__PROBLEM STATEMENT__. Give back the entries in full, exactly as they are written.
****************
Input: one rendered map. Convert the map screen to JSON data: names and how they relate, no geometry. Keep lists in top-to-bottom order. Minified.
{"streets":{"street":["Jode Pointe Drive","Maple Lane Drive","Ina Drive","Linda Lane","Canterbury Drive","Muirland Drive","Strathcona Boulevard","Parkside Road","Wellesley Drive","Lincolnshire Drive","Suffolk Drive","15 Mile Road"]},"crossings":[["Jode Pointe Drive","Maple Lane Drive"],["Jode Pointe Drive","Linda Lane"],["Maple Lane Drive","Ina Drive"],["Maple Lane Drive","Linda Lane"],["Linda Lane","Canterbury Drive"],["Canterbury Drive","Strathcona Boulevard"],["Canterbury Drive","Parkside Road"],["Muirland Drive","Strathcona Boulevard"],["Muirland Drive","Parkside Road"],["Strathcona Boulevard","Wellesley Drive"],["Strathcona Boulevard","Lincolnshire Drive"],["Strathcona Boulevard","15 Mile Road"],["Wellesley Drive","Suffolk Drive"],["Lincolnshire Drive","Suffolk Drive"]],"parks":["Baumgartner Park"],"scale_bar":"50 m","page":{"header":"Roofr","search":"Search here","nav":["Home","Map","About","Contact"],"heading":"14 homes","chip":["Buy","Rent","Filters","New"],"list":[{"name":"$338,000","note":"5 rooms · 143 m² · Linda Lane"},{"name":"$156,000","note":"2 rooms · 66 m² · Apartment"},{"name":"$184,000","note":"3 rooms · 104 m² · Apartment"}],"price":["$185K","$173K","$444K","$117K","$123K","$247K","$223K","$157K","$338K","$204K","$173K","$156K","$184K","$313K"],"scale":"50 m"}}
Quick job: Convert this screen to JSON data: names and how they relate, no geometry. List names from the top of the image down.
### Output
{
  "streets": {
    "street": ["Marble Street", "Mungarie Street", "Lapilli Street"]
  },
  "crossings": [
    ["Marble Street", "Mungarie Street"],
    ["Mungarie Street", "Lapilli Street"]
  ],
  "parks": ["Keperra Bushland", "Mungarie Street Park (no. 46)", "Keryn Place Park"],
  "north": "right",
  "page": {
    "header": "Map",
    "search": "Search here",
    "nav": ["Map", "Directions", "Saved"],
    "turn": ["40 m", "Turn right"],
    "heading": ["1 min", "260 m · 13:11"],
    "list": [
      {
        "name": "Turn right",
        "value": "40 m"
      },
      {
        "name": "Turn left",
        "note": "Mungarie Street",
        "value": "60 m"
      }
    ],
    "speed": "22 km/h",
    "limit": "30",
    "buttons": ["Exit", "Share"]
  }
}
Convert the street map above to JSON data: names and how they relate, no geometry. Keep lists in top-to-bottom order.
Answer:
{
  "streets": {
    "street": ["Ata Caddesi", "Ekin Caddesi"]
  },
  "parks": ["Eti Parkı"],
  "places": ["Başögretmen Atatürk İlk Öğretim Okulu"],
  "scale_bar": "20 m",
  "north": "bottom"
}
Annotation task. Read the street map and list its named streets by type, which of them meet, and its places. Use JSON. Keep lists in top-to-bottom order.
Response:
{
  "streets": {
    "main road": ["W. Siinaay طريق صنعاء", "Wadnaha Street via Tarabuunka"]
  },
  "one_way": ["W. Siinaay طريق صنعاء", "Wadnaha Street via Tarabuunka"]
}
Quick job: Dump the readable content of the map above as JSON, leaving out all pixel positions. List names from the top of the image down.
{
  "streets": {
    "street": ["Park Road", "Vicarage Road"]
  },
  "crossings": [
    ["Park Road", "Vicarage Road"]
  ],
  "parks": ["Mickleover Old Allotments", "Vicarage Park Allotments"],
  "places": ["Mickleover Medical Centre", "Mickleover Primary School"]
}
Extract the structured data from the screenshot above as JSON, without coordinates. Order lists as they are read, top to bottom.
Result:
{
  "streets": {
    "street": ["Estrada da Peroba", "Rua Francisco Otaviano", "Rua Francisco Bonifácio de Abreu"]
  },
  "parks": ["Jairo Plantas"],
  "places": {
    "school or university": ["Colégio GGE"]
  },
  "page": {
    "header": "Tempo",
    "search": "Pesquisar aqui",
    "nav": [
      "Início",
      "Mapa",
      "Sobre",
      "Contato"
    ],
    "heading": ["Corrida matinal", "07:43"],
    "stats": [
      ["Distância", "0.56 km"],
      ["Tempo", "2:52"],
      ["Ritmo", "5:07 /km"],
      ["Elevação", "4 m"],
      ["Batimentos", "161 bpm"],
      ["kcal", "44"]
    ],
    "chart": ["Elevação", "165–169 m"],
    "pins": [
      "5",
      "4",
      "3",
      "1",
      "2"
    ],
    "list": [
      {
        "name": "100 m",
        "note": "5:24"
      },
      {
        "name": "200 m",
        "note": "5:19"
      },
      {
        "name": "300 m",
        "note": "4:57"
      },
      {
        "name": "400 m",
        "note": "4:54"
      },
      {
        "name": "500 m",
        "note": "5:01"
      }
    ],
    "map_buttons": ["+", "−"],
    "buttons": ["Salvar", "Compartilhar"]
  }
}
****************
__WRITTEN RESPONSE__.
Input: one rendered map. Convert the map screen to JSON data: names and how they relate, no geometry. Keep lists in top-to-bottom order. Minified.
{"streets":{"street":["Jode Pointe Drive","Maple Lane Drive","Ina Drive","Linda Lane","Canterbury Drive","Muirland Drive","Strathcona Boulevard","Parkside Road","Wellesley Drive","Lincolnshire Drive","Suffolk Drive","15 Mile Road"]},"crossings":[["Jode Pointe Drive","Maple Lane Drive"],["Jode Pointe Drive","Linda Lane"],["Maple Lane Drive","Ina Drive"],["Maple Lane Drive","Linda Lane"],["Linda Lane","Canterbury Drive"],["Canterbury Drive","Strathcona Boulevard"],["Canterbury Drive","Parkside Road"],["Muirland Drive","Strathcona Boulevard"],["Muirland Drive","Parkside Road"],["Strathcona Boulevard","Wellesley Drive"],["Strathcona Boulevard","Lincolnshire Drive"],["Strathcona Boulevard","15 Mile Road"],["Wellesley Drive","Suffolk Drive"],["Lincolnshire Drive","Suffolk Drive"]],"parks":["Baumgartner Park"],"scale_bar":"50 m","page":{"header":"Roofr","search":"Search here","nav":["Home","Map","About","Contact"],"heading":"14 homes","chip":["Buy","Rent","Filters","New"],"list":[{"name":"$338,000","note":"5 rooms · 143 m² · Linda Lane"},{"name":"$156,000","note":"2 rooms · 66 m² · Apartment"},{"name":"$184,000","note":"3 rooms · 104 m² · Apartment"}],"price":["$185K","$173K","$444K","$117K","$123K","$247K","$223K","$157K","$338K","$204K","$173K","$156K","$184K","$313K"],"scale":"50 m"}}
Quick job: Convert this screen to JSON data: names and how they relate, no geometry. List names from the top of the image down.
### Output
{
  "streets": {
    "street": ["Marble Street", "Mungarie Street", "Lapilli Street"]
  },
  "crossings": [
    ["Marble Street", "Mungarie Street"],
    ["Mungarie Street", "Lapilli Street"]
  ],
  "parks": ["Keperra Bushland", "Mungarie Street Park (no. 46)", "Keryn Place Park"],
  "north": "right",
  "page": {
    "header": "Map",
    "search": "Search here",
    "nav": ["Map", "Directions", "Saved"],
    "turn": ["40 m", "Turn right"],
    "heading": ["1 min", "260 m · 13:11"],
    "list": [
      {
        "name": "Turn right",
        "value": "40 m"
      },
      {
        "name": "Turn left",
        "note": "Mungarie Street",
        "value": "60 m"
      }
    ],
    "speed": "22 km/h",
    "limit": "30",
    "buttons": ["Exit", "Share"]
  }
}
Convert the street map above to JSON data: names and how they relate, no geometry. Keep lists in top-to-bottom order.
Answer:
{
  "streets": {
    "street": ["Ata Caddesi", "Ekin Caddesi"]
  },
  "parks": ["Eti Parkı"],
  "places": ["Başögretmen Atatürk İlk Öğretim Okulu"],
  "scale_bar": "20 m",
  "north": "bottom"
}
Annotation task. Read the street map and list its named streets by type, which of them meet, and its places. Use JSON. Keep lists in top-to-bottom order.
Response:
{
  "streets": {
    "main road": ["W. Siinaay طريق صنعاء", "Wadnaha Street via Tarabuunka"]
  },
  "one_way": ["W. Siinaay طريق صنعاء", "Wadnaha Street via Tarabuunka"]
}
Quick job: Dump the readable content of the map above as JSON, leaving out all pixel positions. List names from the top of the image down.
{
  "streets": {
    "street": ["Park Road", "Vicarage Road"]
  },
  "crossings": [
    ["Park Road", "Vicarage Road"]
  ],
  "parks": ["Mickleover Old Allotments", "Vicarage Park Allotments"],
  "places": ["Mickleover Medical Centre", "Mickleover Primary School"]
}
Extract the structured data from the screenshot above as JSON, without coordinates. Order lists as they are read, top to bottom.
Result:
{
  "streets": {
    "street": ["Estrada da Peroba", "Rua Francisco Otaviano", "Rua Francisco Bonifácio de Abreu"]
  },
  "parks": ["Jairo Plantas"],
  "places": {
    "school or university": ["Colégio GGE"]
  },
  "page": {
    "header": "Tempo",
    "search": "Pesquisar aqui",
    "nav": [
      "Início",
      "Mapa",
      "Sobre",
      "Contato"
    ],
    "heading": ["Corrida matinal", "07:43"],
    "stats": [
      ["Distância", "0.56 km"],
      ["Tempo", "2:52"],
      ["Ritmo", "5:07 /km"],
      ["Elevação", "4 m"],
      ["Batimentos", "161 bpm"],
      ["kcal", "44"]
    ],
    "chart": ["Elevação", "165–169 m"],
    "pins": [
      "5",
      "4",
      "3",
      "1",
      "2"
    ],
    "list": [
      {
        "name": "100 m",
        "note": "5:24"
      },
      {
        "name": "200 m",
        "note": "5:19"
      },
      {
        "name": "300 m",
        "note": "4:57"
      },
      {
        "name": "400 m",
        "note": "4:54"
      },
      {
        "name": "500 m",
        "note": "5:01"
      }
    ],
    "map_buttons": ["+", "−"],
    "buttons": ["Salvar", "Compartilhar"]
  }
}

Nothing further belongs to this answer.